### EXERCISE REQUIREMENTS
Rewrite the text lines of the listing below as a numbered list, one item per line, with blank lines skipped. Leave the pictures out.

### THE INPUT
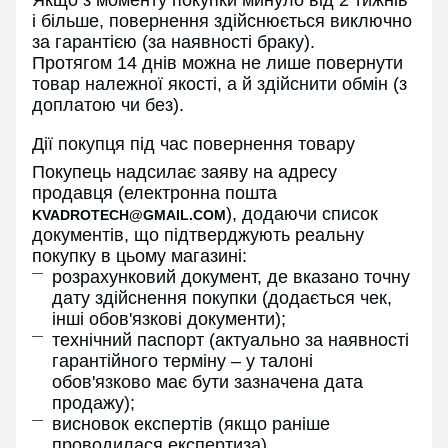
і більше, повернення здійснюється виключно
за гарантією (за наявності браку).
Протягом 14 днів можна не лише повернути
товар належної якості, а й здійснити обмін (з
доплатою чи без).
Дії покупця під час повернення товару
Покупець надсилає заяву на адресу
продавця (електронна пошта
), додаючи список
KVADROTECH@GMAIL.COM
документів, що підтверджують реальну
покупку в цьому магазині:
розрахунковий документ, де вказано точну
дату здійснення покупки (додається чек,
інші обов'язкові документи);
технічний паспорт (актуально за наявності
гарантійного терміну – у талоні
обов'язково має бути зазначена дата
продажу);
висновок експертів (якщо раніше
проводилася експертиза).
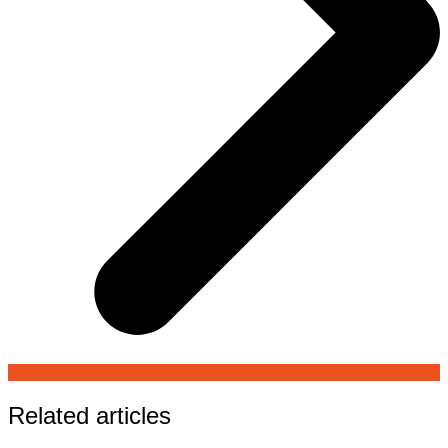
Related articles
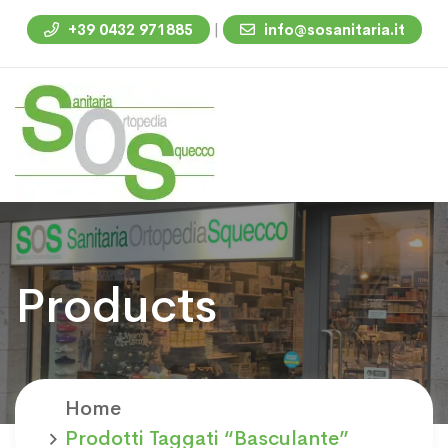
|
+39 0432 971885
info@sosanitaria.it
Products
Home
Prodotti Taggati “basculante”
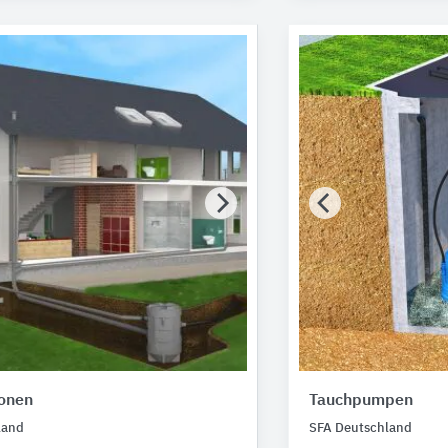
onen
Tauchpumpen
land
SFA Deutschland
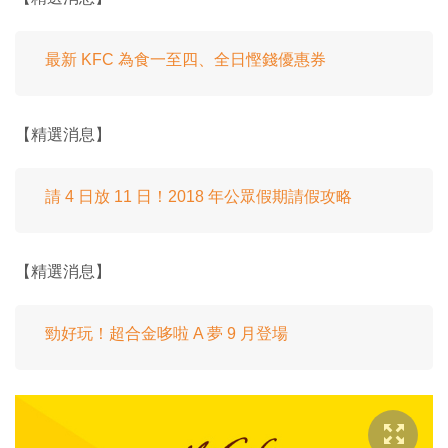
最新 KFC 為食一至四、全日慳錢優惠券
【精選消息】
請 4 日放 11 日！2018 年公眾假期請假攻略
【精選消息】
勁好玩！超合金哆啦 A 夢 9 月登場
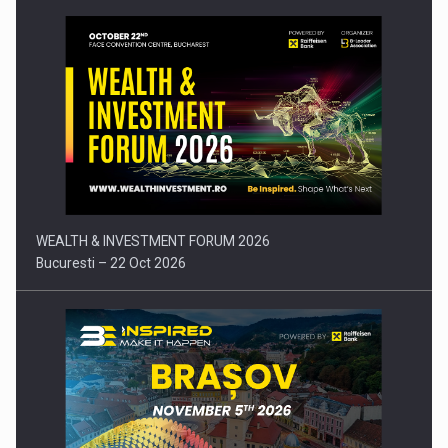
Comunicat de presa: Joburile part-time reincep sa intre pe…
WEALTH & INVESTMENT FORUM 2026
Bucuresti – 22 Oct 2026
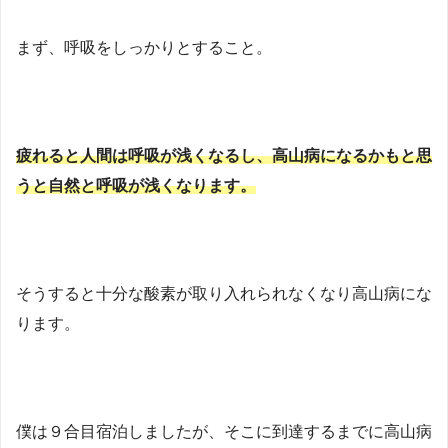
まず、呼吸をしっかりとすること。
疲れると人間は呼吸が浅くなるし、高山病になるかもと思
うと自然と呼吸が浅くなります。
そうすると十分な酸素が取り入れられなくなり高山病にな
ります。
僕は９合目宿泊しましたが、そこに到達するまでに高山病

### RESPONSE BELOW
1. і більше, повернення здійснюється виключно
2. за гарантією (за наявності браку).
3. Протягом 14 днів можна не лише повернути
4. товар належної якості, а й здійснити обмін (з
5. доплатою чи без).
6. Дії покупця під час повернення товару
7. Покупець надсилає заяву на адресу
8. продавця (електронна пошта
9. ), додаючи список
10. KVADROTECH@GMAIL.COM
11. документів, що підтверджують реальну
12. покупку в цьому магазині:
13. розрахунковий документ, де вказано точну
14. дату здійснення покупки (додається чек,
15. інші обов'язкові документи);
16. технічний паспорт (актуально за наявності
17. гарантійного терміну – у талоні
18. обов'язково має бути зазначена дата
19. продажу);
20. висновок експертів (якщо раніше
21. проводилася експертиза).
22. Related articles
23. |
24. +39 0432 971885
25. info@sosanitaria.it
26. Products
27. Home
28. Prodotti Taggati “basculante”
29. onen
30. Tauchpumpen
31. land
32. SFA Deutschland
33. 最新 KFC 為食一至四、全日慳錢優惠券
34. 【精選消息】
35. 請 4 日放 11 日！2018 年公眾假期請假攻略
36. 【精選消息】
37. 勁好玩！超合金哆啦 A 夢 9 月登場
38. Comunicat de presa: Joburile part-time reincep sa intre pe…
39. WEALTH & INVESTMENT FORUM 2026
40. Bucuresti – 22 Oct 2026
41. まず、呼吸をしっかりとすること。
42. 疲れると人間は呼吸が浅くなるし、高山病になるかもと思
43. うと自然と呼吸が浅くなります。
44. そうすると十分な酸素が取り入れられなくなり高山病にな
45. ります。
46. 僕は９合目宿泊しましたが、そこに到達するまでに高山病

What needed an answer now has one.